Task goal: Format every line of the rows below as a JSON list of strings, one string per line, omitting blank lines.

Supplied material:

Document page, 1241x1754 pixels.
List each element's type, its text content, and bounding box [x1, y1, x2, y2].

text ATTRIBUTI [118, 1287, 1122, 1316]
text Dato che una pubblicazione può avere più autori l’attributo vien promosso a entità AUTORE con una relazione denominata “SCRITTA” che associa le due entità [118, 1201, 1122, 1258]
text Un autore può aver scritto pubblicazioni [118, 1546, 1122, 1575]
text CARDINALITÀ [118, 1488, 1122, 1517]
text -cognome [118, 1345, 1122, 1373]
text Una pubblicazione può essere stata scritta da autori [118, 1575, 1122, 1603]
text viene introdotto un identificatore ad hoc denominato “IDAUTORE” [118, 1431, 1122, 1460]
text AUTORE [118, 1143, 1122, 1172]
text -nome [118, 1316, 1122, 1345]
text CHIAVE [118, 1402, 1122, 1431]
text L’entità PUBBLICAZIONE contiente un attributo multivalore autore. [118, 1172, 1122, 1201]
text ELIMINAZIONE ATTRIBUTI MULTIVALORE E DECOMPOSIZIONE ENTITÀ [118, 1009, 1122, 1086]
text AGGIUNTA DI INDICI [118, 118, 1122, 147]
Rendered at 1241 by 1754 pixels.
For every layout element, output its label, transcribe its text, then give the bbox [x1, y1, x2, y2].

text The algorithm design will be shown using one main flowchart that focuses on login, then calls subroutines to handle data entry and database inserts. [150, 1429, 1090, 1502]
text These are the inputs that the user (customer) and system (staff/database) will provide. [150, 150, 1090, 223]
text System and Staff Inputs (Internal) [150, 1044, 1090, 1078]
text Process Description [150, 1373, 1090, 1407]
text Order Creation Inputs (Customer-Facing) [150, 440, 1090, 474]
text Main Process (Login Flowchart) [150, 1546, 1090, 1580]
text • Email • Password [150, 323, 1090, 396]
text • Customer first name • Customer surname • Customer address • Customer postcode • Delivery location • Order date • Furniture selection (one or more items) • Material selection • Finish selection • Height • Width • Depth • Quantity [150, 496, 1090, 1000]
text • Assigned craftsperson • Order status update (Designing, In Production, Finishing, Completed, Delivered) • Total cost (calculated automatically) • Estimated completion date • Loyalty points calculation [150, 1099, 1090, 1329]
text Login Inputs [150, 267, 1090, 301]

Solution below:
[
  "Document page, 1241x1754 pixels.",
  "List each element's type, its text content, and bounding box [x1, y1, x2, y2].",
  "text ATTRIBUTI [118, 1287, 1122, 1316]",
  "text Dato che una pubblicazione può avere più autori l’attributo vien promosso a entità AUTORE con una relazione denominata “SCRITTA” che associa le due entità [118, 1201, 1122, 1258]",
  "text Un autore può aver scritto pubblicazioni [118, 1546, 1122, 1575]",
  "text CARDINALITÀ [118, 1488, 1122, 1517]",
  "text -cognome [118, 1345, 1122, 1373]",
  "text Una pubblicazione può essere stata scritta da autori [118, 1575, 1122, 1603]",
  "text viene introdotto un identificatore ad hoc denominato “IDAUTORE” [118, 1431, 1122, 1460]",
  "text AUTORE [118, 1143, 1122, 1172]",
  "text -nome [118, 1316, 1122, 1345]",
  "text CHIAVE [118, 1402, 1122, 1431]",
  "text L’entità PUBBLICAZIONE contiente un attributo multivalore autore. [118, 1172, 1122, 1201]",
  "text ELIMINAZIONE ATTRIBUTI MULTIVALORE E DECOMPOSIZIONE ENTITÀ [118, 1009, 1122, 1086]",
  "text AGGIUNTA DI INDICI [118, 118, 1122, 147]",
  "Rendered at 1241 by 1754 pixels.",
  "For every layout element, output its label, transcribe its text, then give the bbox [x1, y1, x2, y2].",
  "text The algorithm design will be shown using one main flowchart that focuses on login, then calls subroutines to handle data entry and database inserts. [150, 1429, 1090, 1502]",
  "text These are the inputs that the user (customer) and system (staff/database) will provide. [150, 150, 1090, 223]",
  "text System and Staff Inputs (Internal) [150, 1044, 1090, 1078]",
  "text Process Description [150, 1373, 1090, 1407]",
  "text Order Creation Inputs (Customer-Facing) [150, 440, 1090, 474]",
  "text Main Process (Login Flowchart) [150, 1546, 1090, 1580]",
  "text • Email • Password [150, 323, 1090, 396]",
  "text • Customer first name • Customer surname • Customer address • Customer postcode • Delivery location • Order date • Furniture selection (one or more items) • Material selection • Finish selection • Height • Width • Depth • Quantity [150, 496, 1090, 1000]",
  "text • Assigned craftsperson • Order status update (Designing, In Production, Finishing, Completed, Delivered) • Total cost (calculated automatically) • Estimated completion date • Loyalty points calculation [150, 1099, 1090, 1329]",
  "text Login Inputs [150, 267, 1090, 301]"
]